David Wilson
One starts the domino
The safety in the Denver/Chicago game is, an example for us to see that when a person makes a mistake the team must find a way to climb out of it. Let me state right up front, the play that led to the safety was Trubisky fault.
As John Donne said, "no man is an island unto himself," I say in football it might be the same with an individual play.
Every play should not be looked at from a singular point of view but it should be taken into context.
So what led up to the safety? It first begins with the punt return team fair catching the ball at the 5-yard line. It is a common rule of thumb that a punt returner should never try to field the ball inside the 10. So that's the first play and in my view that was a failure.
That leads us to the first play of that drive, where Jordan Howard was dropped at the 1-yard line. I don't know if I can say that it was a failure on the Bears part as much as I can say the Bronco linebacker blitzed the play and made a good play. The linebacker came right up the gut and was unimpeded by any lineman.
So on 2nd down the Bears decide to run it again and the Broncos blew it up in the trenches stopping Jordan Howard. Again the Bears get outplayed.
So that brings up 3rd down and with the Broncos having some success against the Bears, Charles Leno jumps and is called for illegal procedure. But keep in mind that also on that play that was blown dead, just before it was blown dead the ball was snapped and it was around the ankles of Mitchell trubisky.
That safety was the culmination of four or five bad plays in a row. This does not excuse trubisky, but I see two things that could help alleviate this mistake.

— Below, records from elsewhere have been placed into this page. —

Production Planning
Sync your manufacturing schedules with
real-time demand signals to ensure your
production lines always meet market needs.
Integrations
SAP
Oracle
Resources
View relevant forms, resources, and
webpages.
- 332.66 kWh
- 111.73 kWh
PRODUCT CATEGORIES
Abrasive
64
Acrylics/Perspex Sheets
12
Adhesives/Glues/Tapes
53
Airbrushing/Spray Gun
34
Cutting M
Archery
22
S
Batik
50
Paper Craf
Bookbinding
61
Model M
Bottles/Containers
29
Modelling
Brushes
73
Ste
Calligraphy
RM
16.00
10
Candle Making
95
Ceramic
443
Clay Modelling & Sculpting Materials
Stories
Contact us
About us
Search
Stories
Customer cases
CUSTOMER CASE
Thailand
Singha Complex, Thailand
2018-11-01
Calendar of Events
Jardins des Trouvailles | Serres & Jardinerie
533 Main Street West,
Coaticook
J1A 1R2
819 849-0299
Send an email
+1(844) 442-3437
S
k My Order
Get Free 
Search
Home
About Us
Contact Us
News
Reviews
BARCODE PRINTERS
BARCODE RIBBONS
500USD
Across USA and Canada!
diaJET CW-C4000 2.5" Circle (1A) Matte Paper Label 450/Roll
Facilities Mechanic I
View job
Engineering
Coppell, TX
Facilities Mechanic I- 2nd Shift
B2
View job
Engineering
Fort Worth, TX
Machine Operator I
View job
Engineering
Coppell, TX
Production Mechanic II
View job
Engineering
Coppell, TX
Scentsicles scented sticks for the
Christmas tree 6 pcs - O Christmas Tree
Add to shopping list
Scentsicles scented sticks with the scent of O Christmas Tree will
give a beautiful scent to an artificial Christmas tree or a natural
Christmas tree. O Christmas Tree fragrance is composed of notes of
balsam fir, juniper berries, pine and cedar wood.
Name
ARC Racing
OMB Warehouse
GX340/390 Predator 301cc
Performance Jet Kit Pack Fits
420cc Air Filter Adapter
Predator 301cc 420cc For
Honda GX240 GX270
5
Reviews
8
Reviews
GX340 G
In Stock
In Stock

Execution and play calling. We pretty much discussed the execution because there was none. But the play-calling did not help out one bit. Why? Why was it important for Coach Nagy to run the ball out of the end zone? Denver certainly stacked the Box. If you look at that sequence of plays, it feels like John Fox was in the headset calling the plays. I am not certain that in a real game, there would be a different play called in those four plays.